The South African government wants to introduce a tax on sugar-sweetened beverages to reduce excessive sugar intake, just one of many proposed strategies aimed at preventing and controlling obesity in South Africa.
South Africa has a growing obesity burden and is ranked in the top three countries globally with high obesity numbers with close to 40 per cent of women and 11 per cent of men classified as obese. There has been much opposition to the proposed sugar tax, while those in favour want to see where the money goes.
Mondelez South Africa Managing Director Joost Vlaanderen said: “We are very conscious and very concerned about the rise of obesity.
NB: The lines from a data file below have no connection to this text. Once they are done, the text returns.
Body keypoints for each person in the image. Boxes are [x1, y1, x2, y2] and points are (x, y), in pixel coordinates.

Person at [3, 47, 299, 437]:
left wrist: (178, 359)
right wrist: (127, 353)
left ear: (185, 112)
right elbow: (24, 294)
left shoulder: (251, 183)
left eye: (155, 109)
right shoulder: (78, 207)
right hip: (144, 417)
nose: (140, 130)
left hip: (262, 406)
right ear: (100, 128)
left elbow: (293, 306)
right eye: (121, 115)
Worldwide, there are 1.3 billion (obese) people, that’s a lot. At the same time, an even higher number, 60 per cent of the world’s population does not get the 30 minutes recommended exercise in a day.
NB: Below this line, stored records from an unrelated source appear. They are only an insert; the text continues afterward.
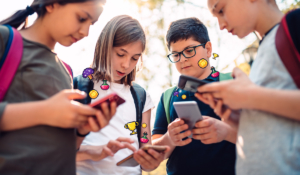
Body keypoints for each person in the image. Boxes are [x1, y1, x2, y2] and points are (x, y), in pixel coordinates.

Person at [0, 0, 116, 174]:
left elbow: (67, 149)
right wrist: (45, 111)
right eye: (81, 18)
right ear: (52, 4)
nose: (85, 32)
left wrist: (81, 131)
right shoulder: (5, 40)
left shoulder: (66, 71)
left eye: (91, 24)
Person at [196, 0, 300, 174]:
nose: (221, 25)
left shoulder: (294, 25)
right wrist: (241, 121)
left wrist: (251, 96)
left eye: (221, 10)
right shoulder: (264, 50)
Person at [75, 15, 170, 175]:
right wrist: (95, 151)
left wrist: (151, 159)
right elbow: (58, 151)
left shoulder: (141, 97)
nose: (126, 65)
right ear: (105, 46)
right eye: (121, 54)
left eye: (135, 58)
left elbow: (145, 152)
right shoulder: (78, 87)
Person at [152, 17, 236, 175]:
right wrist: (169, 138)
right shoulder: (168, 96)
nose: (182, 59)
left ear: (208, 49)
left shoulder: (233, 83)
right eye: (176, 54)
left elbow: (260, 135)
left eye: (189, 50)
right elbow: (155, 152)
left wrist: (226, 131)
“We can’t solve the problem of obesity ourselves. If the world stops making chocolate, obesity would not go away. It’s 10 times more complex than that and complex problems seldom have one solution.”
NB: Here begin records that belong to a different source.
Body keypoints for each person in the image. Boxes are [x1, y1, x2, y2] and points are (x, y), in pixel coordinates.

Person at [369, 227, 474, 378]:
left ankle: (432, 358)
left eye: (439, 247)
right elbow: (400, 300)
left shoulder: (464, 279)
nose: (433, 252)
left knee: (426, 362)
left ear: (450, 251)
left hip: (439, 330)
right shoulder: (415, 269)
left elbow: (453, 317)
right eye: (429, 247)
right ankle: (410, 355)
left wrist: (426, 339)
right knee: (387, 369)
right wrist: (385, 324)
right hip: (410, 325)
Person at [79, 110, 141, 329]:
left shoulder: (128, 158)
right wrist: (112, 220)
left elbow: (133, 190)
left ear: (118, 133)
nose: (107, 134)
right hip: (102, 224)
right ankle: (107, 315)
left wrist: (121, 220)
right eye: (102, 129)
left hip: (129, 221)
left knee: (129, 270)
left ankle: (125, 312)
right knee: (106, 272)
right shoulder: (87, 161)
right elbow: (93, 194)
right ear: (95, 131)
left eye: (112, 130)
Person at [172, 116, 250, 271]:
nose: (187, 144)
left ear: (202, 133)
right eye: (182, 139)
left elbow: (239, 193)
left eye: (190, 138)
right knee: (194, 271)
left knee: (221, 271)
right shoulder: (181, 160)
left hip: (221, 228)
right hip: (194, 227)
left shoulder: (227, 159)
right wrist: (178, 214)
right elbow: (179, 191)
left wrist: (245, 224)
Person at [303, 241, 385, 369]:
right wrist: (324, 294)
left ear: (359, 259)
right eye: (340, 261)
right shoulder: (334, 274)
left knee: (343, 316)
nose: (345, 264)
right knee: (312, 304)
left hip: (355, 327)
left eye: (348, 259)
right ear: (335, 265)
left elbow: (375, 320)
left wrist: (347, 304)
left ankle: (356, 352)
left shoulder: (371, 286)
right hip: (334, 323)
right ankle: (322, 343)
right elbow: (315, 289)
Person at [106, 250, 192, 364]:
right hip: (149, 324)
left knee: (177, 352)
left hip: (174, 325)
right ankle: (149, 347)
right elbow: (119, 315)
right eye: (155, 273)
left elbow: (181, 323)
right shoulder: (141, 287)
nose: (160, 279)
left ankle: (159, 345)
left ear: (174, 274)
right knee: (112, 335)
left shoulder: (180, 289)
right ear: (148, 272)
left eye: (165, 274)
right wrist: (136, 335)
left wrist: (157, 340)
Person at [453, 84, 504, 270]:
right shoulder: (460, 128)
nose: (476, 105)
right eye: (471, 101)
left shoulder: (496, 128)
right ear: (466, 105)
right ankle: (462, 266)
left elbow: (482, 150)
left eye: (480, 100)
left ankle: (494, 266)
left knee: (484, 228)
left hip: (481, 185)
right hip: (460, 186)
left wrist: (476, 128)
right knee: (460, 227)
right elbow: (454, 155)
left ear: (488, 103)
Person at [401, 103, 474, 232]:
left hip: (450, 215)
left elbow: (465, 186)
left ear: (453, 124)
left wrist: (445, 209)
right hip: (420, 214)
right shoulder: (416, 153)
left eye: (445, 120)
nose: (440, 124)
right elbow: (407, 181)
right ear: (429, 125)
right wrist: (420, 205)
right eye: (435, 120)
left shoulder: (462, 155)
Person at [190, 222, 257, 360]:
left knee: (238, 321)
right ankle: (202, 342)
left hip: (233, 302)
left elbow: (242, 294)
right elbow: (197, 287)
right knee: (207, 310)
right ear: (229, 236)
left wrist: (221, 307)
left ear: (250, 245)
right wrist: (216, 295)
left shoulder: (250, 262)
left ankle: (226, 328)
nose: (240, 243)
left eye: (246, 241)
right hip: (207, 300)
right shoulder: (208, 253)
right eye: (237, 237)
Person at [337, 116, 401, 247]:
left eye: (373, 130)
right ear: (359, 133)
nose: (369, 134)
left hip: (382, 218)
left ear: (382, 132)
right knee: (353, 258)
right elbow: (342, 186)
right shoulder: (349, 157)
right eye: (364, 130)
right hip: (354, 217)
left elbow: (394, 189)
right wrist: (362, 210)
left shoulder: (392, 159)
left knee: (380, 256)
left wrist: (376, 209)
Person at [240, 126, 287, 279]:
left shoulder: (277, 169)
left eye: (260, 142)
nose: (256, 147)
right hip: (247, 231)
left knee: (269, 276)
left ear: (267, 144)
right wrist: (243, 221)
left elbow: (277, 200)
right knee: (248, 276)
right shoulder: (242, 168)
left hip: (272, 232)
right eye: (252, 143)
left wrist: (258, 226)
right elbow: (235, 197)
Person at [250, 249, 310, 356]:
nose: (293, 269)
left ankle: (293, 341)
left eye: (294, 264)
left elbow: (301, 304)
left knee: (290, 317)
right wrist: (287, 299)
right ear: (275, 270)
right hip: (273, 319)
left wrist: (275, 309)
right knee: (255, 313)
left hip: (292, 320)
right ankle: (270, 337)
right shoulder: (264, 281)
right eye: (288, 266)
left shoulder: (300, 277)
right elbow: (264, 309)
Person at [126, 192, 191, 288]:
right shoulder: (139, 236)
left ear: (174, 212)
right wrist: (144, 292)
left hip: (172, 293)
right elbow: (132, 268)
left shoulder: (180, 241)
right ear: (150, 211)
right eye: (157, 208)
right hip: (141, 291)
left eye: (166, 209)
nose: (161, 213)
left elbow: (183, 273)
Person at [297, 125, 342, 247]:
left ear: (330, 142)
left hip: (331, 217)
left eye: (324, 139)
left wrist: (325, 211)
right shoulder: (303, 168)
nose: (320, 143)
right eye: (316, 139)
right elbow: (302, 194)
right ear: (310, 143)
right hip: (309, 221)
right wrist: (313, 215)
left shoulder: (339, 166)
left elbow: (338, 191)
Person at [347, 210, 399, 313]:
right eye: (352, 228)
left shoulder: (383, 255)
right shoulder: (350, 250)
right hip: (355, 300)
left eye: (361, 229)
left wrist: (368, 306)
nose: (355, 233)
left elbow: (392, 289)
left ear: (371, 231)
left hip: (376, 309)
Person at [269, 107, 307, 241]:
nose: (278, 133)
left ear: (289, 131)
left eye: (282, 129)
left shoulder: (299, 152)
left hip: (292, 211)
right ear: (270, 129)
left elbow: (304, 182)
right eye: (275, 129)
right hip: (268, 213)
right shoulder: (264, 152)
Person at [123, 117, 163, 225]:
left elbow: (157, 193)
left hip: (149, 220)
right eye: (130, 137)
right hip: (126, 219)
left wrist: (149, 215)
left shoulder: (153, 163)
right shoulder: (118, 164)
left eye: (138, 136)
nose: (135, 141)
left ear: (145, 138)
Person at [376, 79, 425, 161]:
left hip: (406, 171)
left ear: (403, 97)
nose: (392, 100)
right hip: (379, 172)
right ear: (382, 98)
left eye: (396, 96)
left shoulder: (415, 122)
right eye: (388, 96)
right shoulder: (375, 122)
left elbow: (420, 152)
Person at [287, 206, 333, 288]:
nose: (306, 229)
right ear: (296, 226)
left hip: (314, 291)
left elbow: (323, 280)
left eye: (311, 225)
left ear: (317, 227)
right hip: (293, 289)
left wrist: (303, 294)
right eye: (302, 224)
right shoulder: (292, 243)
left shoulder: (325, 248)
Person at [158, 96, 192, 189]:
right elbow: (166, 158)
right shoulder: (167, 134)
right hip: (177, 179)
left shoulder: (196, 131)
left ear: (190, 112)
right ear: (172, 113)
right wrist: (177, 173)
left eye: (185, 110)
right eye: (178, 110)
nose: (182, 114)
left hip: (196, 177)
Dr. Estelle Watson from the Centre of Exercise Science and Sports Medicine at the University of the Witwatersrand here says the sugar tax is not an instant solution to the country’s health problems.
“From a common sense perspective, I think we need to be careful to not isolate it into one issue and not to change our behaviours from one excessive behaviour to another. So from a sedentary behaviour perspective to we’ve got all these standing desks and now we think that’s going to be our solution to sitting all day, but actually that could bring a whole lot of other problems. And so changing people’s consumer behaviours might change it to other problems so I think we need to just be careful.”
Unathi Sihlahla from INMED Partnerships for Children says it is difficult to say yes or no to a sugar tax alone. Sihlahla believes in the importance of educating children about healthy living.
“At the end of the day what happens to that tax because we need more education. Our belief is that kids, as young as they are, they need to be educated on how to make better choices. When they go to the supermarket they need to be able to make sure what choice to make because this tax does not guarantee that we will have a healthy nation.”
Medispace Lifestyle Institute’s Dr. Tshidi Gule says the tax should be used to benefit children. “It’s a conditional yes, if the money is going into healthy nutrition towards children and can be proven, yes; otherwise, no. Speakers have agreed that obesity is a complex problem that requires a holistic approach to address.”